Touring is an expression of faith—in yourself, in your friends, in the hope that the world has a place for you. In that spirit, I invited all the bands we covered to play on Fellow Travelers, with the caveat that you couldn’t play on your own song. Almost everyone rose to the bait: Chris from the Baptist Generals turned Clinic’s “Tomorrow” into a bewildered, stomping incantation, while Clinic, in turn, infected the Generals’ “Fucked Up Life” with drum machines, radio signals, and their trademark combo organ. I added recordings I made of birds and waves in the Falklands to David Thomas Broughton’s “Ambiguity,” and he sent us a tape he made of sparrows, bulbuls, and the clanking shovels of highway workers in Pyongyang, North Korea (long story), which we spliced into our rock-anthem version of Xiu Xiu’s “I Luv the Valley OH!!” And Jenn from Wye Oak, who, like us, had also toured with Lou B, added vocals to “Natural One,” our most straight-up reading of the bunch, since I couldn’t think of a better way to honor a perfectly-constructed song.

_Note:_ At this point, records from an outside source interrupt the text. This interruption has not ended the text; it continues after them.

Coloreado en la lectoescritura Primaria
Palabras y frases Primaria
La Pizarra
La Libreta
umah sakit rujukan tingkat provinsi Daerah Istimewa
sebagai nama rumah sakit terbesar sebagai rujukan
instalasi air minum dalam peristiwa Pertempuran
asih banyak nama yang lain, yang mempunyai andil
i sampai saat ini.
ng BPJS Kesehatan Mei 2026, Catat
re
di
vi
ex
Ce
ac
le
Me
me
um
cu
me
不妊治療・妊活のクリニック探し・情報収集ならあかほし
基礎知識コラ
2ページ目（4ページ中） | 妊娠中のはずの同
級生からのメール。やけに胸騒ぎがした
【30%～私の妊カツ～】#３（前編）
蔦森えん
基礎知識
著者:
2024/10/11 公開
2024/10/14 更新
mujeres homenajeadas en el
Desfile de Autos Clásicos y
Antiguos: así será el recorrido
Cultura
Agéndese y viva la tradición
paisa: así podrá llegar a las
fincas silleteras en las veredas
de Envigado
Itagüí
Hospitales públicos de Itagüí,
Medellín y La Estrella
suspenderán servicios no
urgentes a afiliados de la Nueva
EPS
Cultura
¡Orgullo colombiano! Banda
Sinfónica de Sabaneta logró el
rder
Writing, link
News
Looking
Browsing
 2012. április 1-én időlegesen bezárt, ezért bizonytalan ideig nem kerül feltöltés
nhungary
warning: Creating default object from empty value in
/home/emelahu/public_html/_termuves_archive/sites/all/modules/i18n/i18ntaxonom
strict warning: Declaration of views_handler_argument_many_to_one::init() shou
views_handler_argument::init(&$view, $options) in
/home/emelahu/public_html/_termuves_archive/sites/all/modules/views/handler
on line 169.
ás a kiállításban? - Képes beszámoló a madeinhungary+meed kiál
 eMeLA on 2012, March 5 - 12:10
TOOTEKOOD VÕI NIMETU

Leon Trotsky, who gave the words “fellow travelers” their political aura, once wrote that “a protest against reality, either conscious or unconscious, active or passive, optimistic or pessimistic, always forms part of a really creative piece of work.” Maybe that’s why these songs seem like they belong together, to me. Listening back, I get a feeling of common effort, of common purpose, among all of our different musical paths; we’ve all tried to defy or transform reality in small ways with our music, and to prove it with our performing lives. Playing these songs felt like riding a wave.